Erdogan challenger hopes to steal votes with anti-migrant campaign
THE main challenger to Recep Tayyip Erdogan is campaigning for presidency on a pledge to expel refugees ahead of tightly contested elections in which he is now the frontrunner.
Kemal Kilicdaroglu, the 74-year-old leader of the centre-left Republican People’s Party (CHP), visited the Syrian border in the earthquake-struck province in Hatay this week vowing that, if elected, he would send refugees home within two years.
“My presidency has two important goals: the first is to send the Syrians back to their homeland. The second is to send those who came illegally via Iran back to Iran,” he said this week.

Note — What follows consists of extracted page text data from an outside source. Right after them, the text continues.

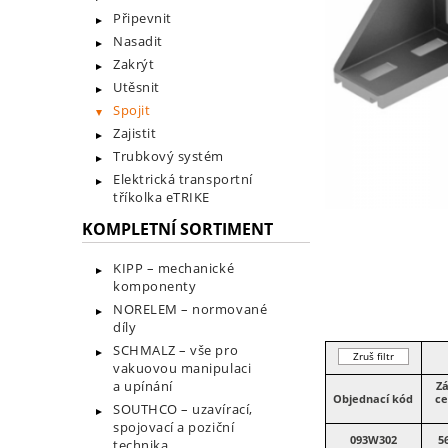
Připevnit
Nasadit
Zakrýt
Utěsnit
Spojit
Zajistit
Trubkový systém
Elektrická transportní
tříkolka eTRIKE
KOMPLETNÍ SORTIMENT
KIPP – mechanické
komponenty
NORELEM – normované
díly
SCHMALZ – vše pro
Zruš filtr
vakuovou manipulaci
a upínání
Zá
Objednací kód
ce
SOUTHCO – uzavírací,
spojovací a poziční
093W302
5
technika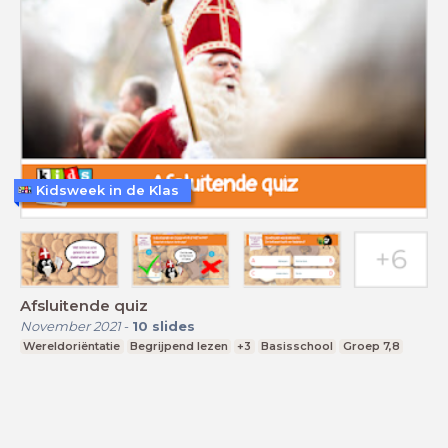
Kidsweek in de Klas
Afsluitende quiz
November 2021
-
10
slides
Wereldoriëntatie
Begrijpend lezen
+3
Basisschool
Groep 7,8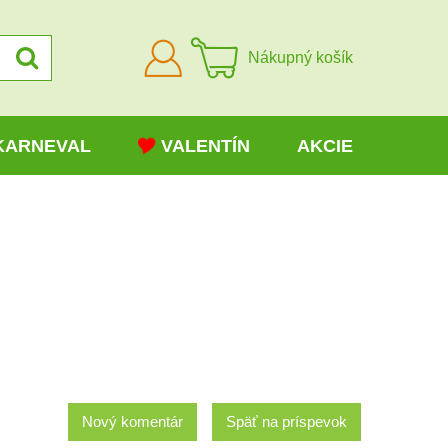
Prihlásiť
Nákupný košík
sa
KARNEVAL
VALENTÍN
AKCIE
Nový komentár
Späť na príspevok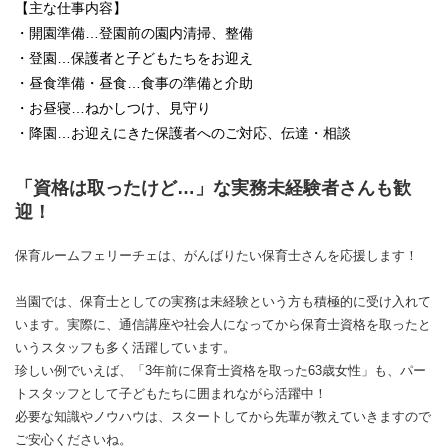
【主な仕事内容】
・開園準備…登園前の園内清掃、整備
・登園…保護者と子どもたちをお迎え
・昼食準備・昼食…食事の準備と介助
・お昼寝…ねかしつけ、見守り
・降園…お迎えにきた保護者へのご対応、伝達・相談
「資格は取ったけど…」な実務未経験者さんも歓
迎！
保育ルームフェリーチェは、がんばりたい保育士さんを応援します！
当園では、保育士としての実務は未経験という方も積極的に受け入れて
います。実際に、通信講座や社会人になってから保育士資格を取ったと
いうスタッフも多く活躍しています。
珍しい例でいえば、「3年前に保育士資格を取った63歳女性」も、パー
トスタッフとして子どもたちに囲まれながら活躍中！
必要な知識やノウハウは、スタートしてから先輩が教えていきますので
ご安心くださいね。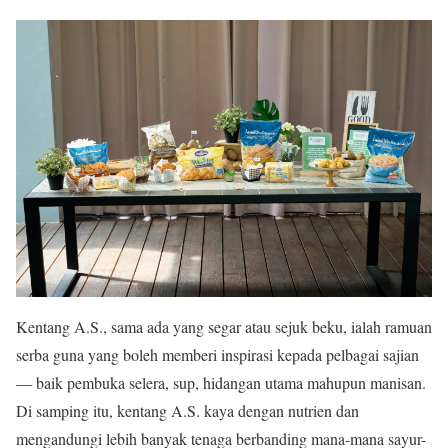
Kentang A.S., sama ada yang segar atau sejuk beku, ialah ramuan
serba guna yang boleh memberi inspirasi kepada pelbagai sajian
— baik pembuka selera, sup, hidangan utama mahupun manisan.
Di samping itu, kentang A.S. kaya dengan nutrien dan
mengandungi lebih banyak tenaga berbanding mana-mana sayur-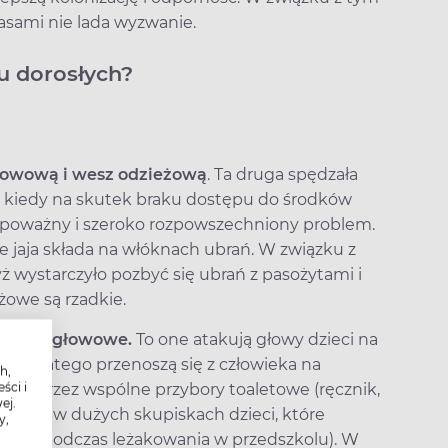
asami nie lada wyzwanie.
 u dorosłych?
łowową i wesz odzieżową
. Ta druga spędzała
 kiedy na skutek braku dostępu do środków
a poważny i szeroko rozpowszechniony problem.
le jaja składa na włóknach ubrań. W związku z
ż wystarczyło pozbyć się ubrań z pasożytami i
żowe są rzadkie.
ą wszy głowowe.
To one atakują głowy dzieci na
tać i dlatego przenoszą się z człowieka na
h,
ści i
akże przez wspólne przybory toaletowe (ręcznik,
ej.
ochodzi w dużych skupiskach dzieci, które
y,
 (np. podczas leżakowania w przedszkolu). W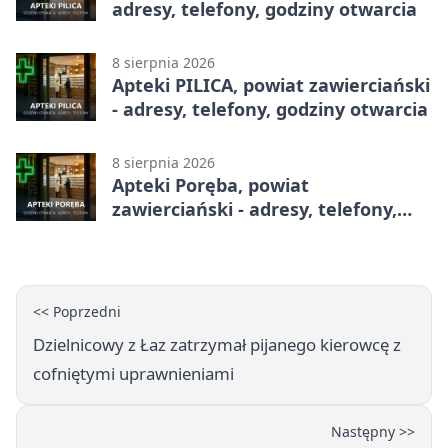
adresy, telefony, godziny otwarcia
8 sierpnia 2026
Apteki PILICA, powiat zawierciański
- adresy, telefony, godziny otwarcia
8 sierpnia 2026
Apteki Poręba, powiat
zawierciański - adresy, telefony,
godziny otwarcia
<< Poprzedni
Dzielnicowy z Łaz zatrzymał pijanego kierowcę z
cofniętymi uprawnieniami
Następny >>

“We have to give back our streets and neighbourhoods to their owners. However, we have to do this sensitively, so as not to stigmatise our nation with racism. We are working on it,” he added.
As campaigning heats up ahead of the May 14 election, Mr Kilicdaroglu – known among his supporters as “Kamal Gandhi” – has begun making a play for votes from the nationalist base that has long supported Mr Erdogan and his Justice and Development Party.
Resentment over the issue of migration has been building for years. Opinion
polls regularly identify immigration as the first or second most urgent problem facing the nation. But Mr Erdogan, who has allowed millions of Syrian refugees to come to Turkey, has struggled to quell the anger.
His government has alternated between defending immigrants and passing new regulations to limit their visibility. Last year, he vowed to send a million Syrians home, a policy seen as impractical and illegal. So far, approximately 550,000 refugees have been returned to regions deemed safe, he said in January.
Now, with two months until the presidential showdown, polling shows Mr Kilicdaroglu is leading Mr Erdogan by 56 per cent to 44 per cent.
With Turkey facing a mounting economic crisis of runaway inflation, rising debt and a collapsing currency – all now exacerbated by a multi-billion-dollar reconstruction bill following last month’s earthquake – the president faces a tough battle to remain in charge of the country he has led for 20 years.
But with a fractured opposition, independent media quashed and the organs of state tightly under Mr Erdogan’s control, the election’s outcome is far from determined.
Mr Kilicdaroglu is an economist and former bureaucrat who crusaded against corruption, cultivating a persona of calmness and reliability. He is an Alevi, a religious minority that has faced systematic discrimination.
But some have questioned whether he has the charisma to take on Mr Erdogan, who at 69 has dominated Turkish politics for decades. Accordingly, Mr Kilicdaroglu is targeting every possible segment of voter and campaigning against the centralisation of power by calling to strengthen democracy, human rights and the rule of law.
And with so many of Turkey’s 85million strong population feeling the economic strain, Mr Kilicdaroglu is hoping to gain popularity with his call to send home 3.6 million registered Syrian refugees and 320,000 from other countries.
“For us, the issue is very simple: border security is national security. Border security is the most fundamental and necessary responsibility of a sovereign nation,” Mr Kilicdaroglu said.